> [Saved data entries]
____________________

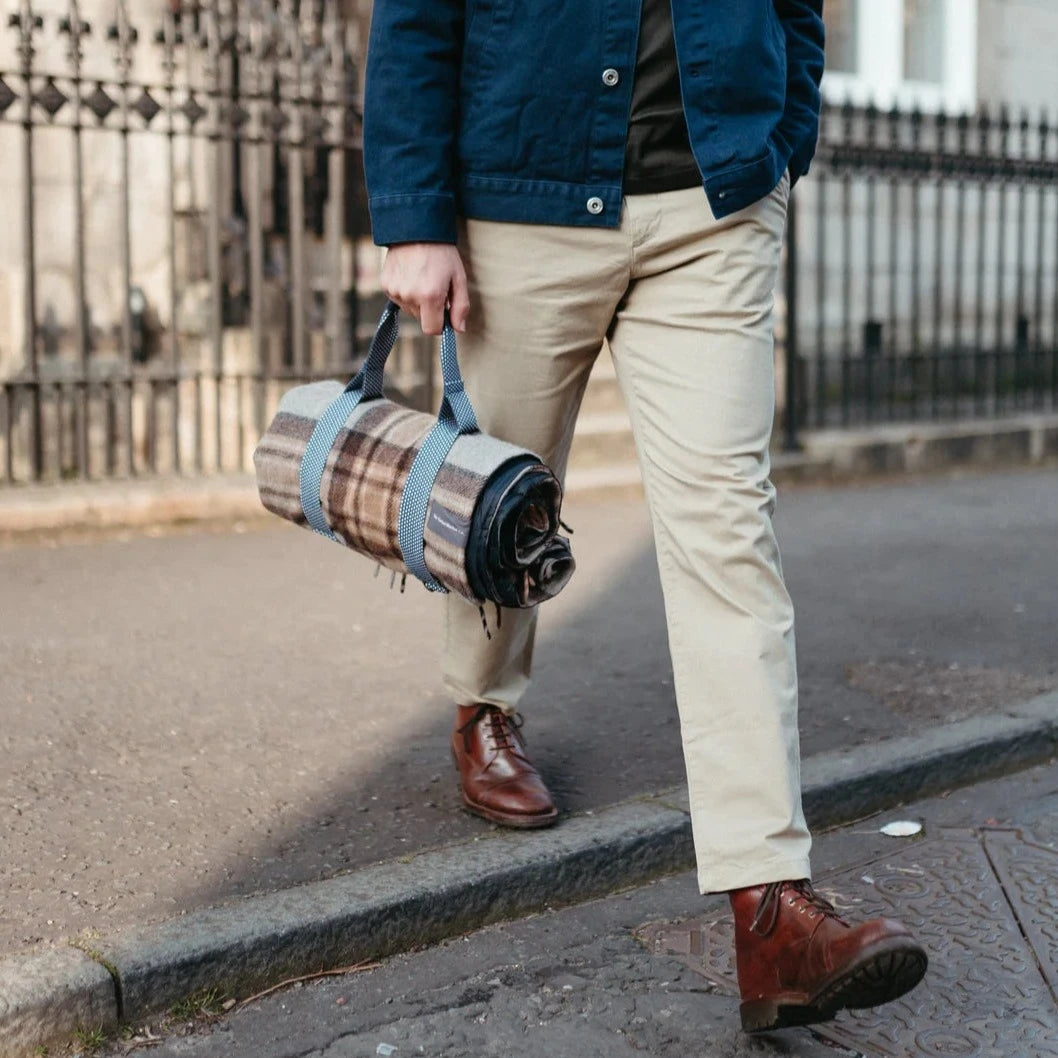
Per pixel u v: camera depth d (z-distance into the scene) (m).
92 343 7.39
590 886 2.79
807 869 2.18
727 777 2.21
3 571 5.12
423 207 2.37
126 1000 2.28
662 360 2.35
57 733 3.43
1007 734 3.47
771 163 2.30
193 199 6.43
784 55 2.42
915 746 3.36
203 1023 2.30
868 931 2.04
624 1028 2.30
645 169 2.33
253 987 2.41
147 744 3.37
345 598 4.82
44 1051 2.20
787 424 7.49
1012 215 10.56
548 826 2.87
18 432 6.92
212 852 2.76
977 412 8.72
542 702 3.74
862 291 9.80
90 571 5.16
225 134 6.23
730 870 2.19
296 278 6.54
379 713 3.62
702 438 2.28
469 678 2.90
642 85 2.32
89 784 3.10
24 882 2.61
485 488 2.20
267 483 2.58
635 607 4.75
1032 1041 2.24
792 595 5.01
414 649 4.21
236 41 6.22
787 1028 2.26
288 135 7.23
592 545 5.74
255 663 4.05
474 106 2.42
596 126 2.34
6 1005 2.17
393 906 2.55
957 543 5.95
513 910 2.69
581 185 2.37
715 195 2.27
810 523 6.42
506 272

____________________

> [WHAT YOU ARE ASKED TO DO]
Each record above should be duplicated word for word, with no pictures included.

> [ANSWER SPACE]
Per pixel u v: camera depth d (z-distance into the scene) (m).
92 343 7.39
590 886 2.79
807 869 2.18
727 777 2.21
3 571 5.12
423 207 2.37
126 1000 2.28
662 360 2.35
57 733 3.43
1007 734 3.47
771 163 2.30
193 199 6.43
784 55 2.42
915 746 3.36
203 1023 2.30
868 931 2.04
624 1028 2.30
645 169 2.33
253 987 2.41
147 744 3.37
345 598 4.82
44 1051 2.20
787 424 7.49
1012 215 10.56
548 826 2.87
18 432 6.92
212 852 2.76
977 412 8.72
542 702 3.74
862 291 9.80
90 571 5.16
225 134 6.23
730 870 2.19
296 278 6.54
379 713 3.62
702 438 2.28
469 678 2.90
642 85 2.32
89 784 3.10
24 882 2.61
485 488 2.20
267 483 2.58
635 607 4.75
1032 1041 2.24
792 595 5.01
414 649 4.21
236 41 6.22
787 1028 2.26
288 135 7.23
592 545 5.74
255 663 4.05
474 106 2.42
596 126 2.34
6 1005 2.17
393 906 2.55
957 543 5.95
513 910 2.69
581 185 2.37
715 195 2.27
810 523 6.42
506 272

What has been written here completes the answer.